Problem
Quote every line from the start of the entries up to and including the line that contains "پرسشنامه حاوی سوالات", reproducing each one character for character.

Page-level text extractions:
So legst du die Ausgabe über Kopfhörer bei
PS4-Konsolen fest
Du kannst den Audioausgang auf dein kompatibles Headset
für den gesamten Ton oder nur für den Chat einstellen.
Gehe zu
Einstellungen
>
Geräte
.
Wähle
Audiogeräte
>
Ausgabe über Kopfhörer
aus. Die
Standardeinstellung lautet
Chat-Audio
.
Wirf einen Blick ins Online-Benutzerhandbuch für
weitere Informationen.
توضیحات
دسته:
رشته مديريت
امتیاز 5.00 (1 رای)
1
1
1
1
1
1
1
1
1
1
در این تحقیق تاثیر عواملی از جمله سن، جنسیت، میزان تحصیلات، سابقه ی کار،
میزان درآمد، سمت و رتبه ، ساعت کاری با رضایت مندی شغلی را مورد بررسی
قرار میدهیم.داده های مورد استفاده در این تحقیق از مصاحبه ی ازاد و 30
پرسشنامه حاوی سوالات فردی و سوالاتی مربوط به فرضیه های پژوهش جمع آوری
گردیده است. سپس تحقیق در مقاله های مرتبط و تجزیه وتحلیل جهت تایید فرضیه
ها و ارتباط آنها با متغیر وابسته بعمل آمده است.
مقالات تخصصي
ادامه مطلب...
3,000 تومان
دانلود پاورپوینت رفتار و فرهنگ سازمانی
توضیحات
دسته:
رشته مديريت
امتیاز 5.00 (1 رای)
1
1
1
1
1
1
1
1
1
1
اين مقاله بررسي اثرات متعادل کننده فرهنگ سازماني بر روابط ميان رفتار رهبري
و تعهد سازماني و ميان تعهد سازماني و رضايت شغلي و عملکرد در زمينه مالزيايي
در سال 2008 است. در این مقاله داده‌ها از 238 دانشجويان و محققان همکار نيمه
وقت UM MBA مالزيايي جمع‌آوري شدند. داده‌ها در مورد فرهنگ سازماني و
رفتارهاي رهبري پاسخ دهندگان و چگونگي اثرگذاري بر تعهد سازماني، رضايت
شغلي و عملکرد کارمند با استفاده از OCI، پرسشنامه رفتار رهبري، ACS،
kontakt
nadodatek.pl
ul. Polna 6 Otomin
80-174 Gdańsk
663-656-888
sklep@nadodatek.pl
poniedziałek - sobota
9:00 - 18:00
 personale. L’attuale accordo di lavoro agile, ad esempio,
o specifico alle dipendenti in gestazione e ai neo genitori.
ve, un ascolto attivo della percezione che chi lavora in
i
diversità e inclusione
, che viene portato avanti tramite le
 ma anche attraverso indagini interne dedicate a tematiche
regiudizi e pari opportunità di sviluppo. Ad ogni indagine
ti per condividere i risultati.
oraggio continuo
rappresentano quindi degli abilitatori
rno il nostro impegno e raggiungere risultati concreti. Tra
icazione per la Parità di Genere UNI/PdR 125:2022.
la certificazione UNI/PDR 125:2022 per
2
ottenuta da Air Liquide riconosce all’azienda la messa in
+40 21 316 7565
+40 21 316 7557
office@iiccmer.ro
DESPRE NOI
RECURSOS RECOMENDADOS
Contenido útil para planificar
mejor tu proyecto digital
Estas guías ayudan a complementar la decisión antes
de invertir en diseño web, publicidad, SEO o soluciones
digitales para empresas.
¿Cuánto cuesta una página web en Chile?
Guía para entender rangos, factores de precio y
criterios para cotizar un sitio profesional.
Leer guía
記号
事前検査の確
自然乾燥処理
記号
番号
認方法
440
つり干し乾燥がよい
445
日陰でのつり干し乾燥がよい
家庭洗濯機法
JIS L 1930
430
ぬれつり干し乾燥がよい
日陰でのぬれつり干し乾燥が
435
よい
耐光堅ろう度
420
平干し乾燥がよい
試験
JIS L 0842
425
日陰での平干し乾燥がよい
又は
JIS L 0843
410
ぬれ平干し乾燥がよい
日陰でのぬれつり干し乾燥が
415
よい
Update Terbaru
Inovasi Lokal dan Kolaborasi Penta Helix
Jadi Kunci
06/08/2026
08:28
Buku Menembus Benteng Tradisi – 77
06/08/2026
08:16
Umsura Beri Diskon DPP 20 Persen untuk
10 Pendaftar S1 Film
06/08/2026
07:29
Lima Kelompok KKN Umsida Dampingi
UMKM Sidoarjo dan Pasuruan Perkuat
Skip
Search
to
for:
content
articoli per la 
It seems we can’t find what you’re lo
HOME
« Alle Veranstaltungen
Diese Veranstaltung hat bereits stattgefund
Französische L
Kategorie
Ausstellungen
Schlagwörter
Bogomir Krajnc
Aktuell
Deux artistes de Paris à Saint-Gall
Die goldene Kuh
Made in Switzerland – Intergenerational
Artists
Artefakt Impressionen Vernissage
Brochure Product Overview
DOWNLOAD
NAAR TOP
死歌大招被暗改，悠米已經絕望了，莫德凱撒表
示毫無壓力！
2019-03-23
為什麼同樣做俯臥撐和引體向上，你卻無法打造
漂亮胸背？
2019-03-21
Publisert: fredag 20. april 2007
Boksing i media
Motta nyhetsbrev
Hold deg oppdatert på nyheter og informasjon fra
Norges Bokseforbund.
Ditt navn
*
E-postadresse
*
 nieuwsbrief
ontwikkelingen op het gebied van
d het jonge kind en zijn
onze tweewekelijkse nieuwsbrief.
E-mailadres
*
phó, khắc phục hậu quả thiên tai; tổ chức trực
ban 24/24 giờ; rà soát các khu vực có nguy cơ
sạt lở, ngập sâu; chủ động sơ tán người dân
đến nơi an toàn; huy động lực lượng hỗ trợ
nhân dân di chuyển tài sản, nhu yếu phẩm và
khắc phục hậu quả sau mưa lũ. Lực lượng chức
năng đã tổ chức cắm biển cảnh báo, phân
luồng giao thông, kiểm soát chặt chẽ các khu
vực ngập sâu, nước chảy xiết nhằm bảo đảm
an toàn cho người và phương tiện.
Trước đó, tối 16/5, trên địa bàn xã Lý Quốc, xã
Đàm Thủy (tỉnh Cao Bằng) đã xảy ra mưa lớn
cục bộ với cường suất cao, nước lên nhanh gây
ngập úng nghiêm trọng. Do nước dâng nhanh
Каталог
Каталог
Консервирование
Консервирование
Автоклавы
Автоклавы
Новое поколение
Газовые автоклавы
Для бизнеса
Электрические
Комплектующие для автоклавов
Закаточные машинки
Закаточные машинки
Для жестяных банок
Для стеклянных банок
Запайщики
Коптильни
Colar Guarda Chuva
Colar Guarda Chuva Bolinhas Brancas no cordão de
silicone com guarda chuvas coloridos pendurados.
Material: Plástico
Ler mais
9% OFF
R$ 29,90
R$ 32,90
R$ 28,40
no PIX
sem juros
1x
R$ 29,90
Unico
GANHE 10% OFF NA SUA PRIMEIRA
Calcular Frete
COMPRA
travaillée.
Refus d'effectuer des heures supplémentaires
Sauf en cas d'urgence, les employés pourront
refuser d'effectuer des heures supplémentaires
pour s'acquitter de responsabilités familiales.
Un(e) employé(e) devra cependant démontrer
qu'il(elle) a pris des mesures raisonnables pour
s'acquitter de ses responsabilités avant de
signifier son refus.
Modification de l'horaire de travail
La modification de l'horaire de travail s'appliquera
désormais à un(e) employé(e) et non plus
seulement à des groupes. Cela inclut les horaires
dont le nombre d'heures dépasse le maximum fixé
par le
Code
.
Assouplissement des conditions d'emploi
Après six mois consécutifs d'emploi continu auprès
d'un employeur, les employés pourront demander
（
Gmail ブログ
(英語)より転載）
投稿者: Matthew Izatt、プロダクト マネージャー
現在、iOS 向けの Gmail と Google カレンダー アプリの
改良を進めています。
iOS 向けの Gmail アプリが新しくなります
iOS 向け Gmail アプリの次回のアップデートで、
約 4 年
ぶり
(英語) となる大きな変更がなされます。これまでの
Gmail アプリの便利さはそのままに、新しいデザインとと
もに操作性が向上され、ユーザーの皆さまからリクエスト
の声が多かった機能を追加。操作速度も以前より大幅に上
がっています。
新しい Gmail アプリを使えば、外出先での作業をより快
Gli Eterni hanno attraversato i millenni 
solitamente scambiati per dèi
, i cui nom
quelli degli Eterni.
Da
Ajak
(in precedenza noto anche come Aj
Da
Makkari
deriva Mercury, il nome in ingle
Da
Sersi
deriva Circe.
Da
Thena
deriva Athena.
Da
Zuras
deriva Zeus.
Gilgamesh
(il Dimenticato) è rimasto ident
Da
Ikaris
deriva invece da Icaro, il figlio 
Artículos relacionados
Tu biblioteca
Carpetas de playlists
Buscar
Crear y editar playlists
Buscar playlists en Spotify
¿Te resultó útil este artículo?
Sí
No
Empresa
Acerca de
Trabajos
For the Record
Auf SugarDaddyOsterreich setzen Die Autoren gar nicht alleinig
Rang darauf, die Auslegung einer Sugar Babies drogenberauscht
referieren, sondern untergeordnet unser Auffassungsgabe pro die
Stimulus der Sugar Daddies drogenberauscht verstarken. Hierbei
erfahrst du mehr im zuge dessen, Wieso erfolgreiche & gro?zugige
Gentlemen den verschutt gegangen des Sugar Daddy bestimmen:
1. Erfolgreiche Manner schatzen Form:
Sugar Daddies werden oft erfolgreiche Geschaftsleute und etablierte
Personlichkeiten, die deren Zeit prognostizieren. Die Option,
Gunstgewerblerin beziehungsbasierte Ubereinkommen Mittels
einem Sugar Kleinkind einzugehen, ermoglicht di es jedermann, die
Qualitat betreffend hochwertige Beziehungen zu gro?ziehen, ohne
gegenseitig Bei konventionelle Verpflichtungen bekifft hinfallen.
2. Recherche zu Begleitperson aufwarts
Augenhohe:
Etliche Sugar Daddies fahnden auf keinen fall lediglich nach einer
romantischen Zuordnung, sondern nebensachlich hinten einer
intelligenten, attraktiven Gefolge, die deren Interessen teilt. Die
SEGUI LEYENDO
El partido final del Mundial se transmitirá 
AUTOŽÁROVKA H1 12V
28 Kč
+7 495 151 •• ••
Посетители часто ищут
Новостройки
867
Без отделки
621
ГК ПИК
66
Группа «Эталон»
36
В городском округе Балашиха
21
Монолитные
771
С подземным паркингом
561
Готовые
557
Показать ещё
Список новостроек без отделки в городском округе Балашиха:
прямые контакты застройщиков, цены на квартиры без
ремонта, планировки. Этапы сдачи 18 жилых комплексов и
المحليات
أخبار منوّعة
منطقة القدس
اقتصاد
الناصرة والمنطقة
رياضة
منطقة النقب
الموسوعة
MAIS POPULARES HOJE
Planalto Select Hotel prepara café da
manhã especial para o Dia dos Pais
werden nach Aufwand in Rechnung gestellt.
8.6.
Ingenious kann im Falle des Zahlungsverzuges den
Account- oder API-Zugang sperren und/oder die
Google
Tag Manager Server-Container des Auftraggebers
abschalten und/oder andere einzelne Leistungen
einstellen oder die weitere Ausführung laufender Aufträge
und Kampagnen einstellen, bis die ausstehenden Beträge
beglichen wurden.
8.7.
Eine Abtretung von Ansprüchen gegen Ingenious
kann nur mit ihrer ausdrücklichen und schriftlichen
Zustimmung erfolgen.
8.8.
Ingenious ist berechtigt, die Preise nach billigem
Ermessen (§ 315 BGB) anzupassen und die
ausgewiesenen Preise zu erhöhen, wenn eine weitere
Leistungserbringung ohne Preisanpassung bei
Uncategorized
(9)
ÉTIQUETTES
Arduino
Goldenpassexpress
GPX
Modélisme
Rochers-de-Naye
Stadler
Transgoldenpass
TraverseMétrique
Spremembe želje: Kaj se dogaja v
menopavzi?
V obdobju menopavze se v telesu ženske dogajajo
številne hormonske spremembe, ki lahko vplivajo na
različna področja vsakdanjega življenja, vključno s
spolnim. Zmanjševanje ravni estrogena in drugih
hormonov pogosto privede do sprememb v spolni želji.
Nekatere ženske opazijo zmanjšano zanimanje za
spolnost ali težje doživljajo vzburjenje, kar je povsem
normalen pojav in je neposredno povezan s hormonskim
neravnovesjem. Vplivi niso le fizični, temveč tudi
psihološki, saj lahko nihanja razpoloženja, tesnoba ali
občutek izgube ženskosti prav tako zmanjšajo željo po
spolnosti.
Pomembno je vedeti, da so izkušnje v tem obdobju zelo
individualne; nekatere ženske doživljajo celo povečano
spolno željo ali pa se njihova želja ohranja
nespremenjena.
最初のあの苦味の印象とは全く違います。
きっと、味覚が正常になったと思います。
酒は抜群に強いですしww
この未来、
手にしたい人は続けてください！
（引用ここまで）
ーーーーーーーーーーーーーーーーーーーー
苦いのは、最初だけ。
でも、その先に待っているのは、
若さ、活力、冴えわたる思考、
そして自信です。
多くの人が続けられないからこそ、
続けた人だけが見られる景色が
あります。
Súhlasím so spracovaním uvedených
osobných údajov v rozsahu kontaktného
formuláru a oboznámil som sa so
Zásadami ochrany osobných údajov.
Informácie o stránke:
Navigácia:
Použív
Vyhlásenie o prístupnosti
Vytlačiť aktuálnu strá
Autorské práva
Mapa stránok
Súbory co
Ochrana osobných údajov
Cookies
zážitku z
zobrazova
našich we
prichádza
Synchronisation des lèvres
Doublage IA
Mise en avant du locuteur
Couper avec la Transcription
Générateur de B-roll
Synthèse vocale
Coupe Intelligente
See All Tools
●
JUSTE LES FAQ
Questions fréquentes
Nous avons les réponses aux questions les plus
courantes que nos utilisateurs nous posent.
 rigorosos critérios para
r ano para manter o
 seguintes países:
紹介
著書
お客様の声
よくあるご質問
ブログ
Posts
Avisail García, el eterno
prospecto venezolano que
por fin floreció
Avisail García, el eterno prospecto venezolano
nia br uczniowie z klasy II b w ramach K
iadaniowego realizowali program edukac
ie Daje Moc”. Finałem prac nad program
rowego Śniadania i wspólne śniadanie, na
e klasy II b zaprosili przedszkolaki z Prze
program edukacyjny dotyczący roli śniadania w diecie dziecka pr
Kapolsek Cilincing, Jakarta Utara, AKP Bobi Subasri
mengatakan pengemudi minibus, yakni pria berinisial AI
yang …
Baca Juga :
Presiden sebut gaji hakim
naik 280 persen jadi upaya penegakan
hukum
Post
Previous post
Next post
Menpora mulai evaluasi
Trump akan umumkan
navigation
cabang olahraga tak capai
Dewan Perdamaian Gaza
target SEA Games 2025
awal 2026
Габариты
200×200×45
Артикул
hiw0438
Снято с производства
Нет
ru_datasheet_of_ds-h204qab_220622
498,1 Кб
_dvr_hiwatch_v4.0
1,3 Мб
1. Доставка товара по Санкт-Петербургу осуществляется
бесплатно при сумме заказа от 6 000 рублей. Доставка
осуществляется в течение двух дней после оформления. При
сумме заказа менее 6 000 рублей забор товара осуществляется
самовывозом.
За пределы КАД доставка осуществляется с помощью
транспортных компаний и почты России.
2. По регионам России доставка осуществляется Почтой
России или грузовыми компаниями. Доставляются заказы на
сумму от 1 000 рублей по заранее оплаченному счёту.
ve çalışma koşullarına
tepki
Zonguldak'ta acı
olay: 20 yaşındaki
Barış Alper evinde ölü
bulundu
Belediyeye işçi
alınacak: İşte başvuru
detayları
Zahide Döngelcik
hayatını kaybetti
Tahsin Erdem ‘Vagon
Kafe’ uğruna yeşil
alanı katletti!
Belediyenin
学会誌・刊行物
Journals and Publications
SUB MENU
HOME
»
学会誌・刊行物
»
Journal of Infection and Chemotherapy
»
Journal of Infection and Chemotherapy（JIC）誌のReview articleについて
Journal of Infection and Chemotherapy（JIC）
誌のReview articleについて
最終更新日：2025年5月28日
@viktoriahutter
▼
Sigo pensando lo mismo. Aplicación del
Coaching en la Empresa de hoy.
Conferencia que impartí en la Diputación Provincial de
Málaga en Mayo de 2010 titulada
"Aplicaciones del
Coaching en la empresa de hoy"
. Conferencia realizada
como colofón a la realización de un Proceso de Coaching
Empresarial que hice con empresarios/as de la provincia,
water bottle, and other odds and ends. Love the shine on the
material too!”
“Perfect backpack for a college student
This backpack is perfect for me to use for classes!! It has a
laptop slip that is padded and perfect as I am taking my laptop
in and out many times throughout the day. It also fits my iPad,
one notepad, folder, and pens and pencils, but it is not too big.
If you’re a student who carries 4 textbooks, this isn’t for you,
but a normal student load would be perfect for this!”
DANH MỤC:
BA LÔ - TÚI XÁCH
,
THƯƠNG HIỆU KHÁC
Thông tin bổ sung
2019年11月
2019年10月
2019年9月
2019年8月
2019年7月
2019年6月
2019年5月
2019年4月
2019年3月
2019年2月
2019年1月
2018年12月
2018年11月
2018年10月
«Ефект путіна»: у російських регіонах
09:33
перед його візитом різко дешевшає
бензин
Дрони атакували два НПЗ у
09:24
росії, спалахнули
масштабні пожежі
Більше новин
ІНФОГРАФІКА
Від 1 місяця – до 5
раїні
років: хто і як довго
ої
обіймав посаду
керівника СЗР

Response
So legst du die Ausgabe über Kopfhörer bei
PS4-Konsolen fest
Du kannst den Audioausgang auf dein kompatibles Headset
für den gesamten Ton oder nur für den Chat einstellen.
Gehe zu
Einstellungen
>
Geräte
.
Wähle
Audiogeräte
>
Ausgabe über Kopfhörer
aus. Die
Standardeinstellung lautet
Chat-Audio
.
Wirf einen Blick ins Online-Benutzerhandbuch für
weitere Informationen.
توضیحات
دسته:
رشته مديريت
امتیاز 5.00 (1 رای)
1
1
1
1
1
1
1
1
1
1
در این تحقیق تاثیر عواملی از جمله سن، جنسیت، میزان تحصیلات، سابقه ی کار،
میزان درآمد، سمت و رتبه ، ساعت کاری با رضایت مندی شغلی را مورد بررسی
قرار میدهیم.داده های مورد استفاده در این تحقیق از مصاحبه ی ازاد و 30
پرسشنامه حاوی سوالات فردی و سوالاتی مربوط به فرضیه های پژوهش جمع آوری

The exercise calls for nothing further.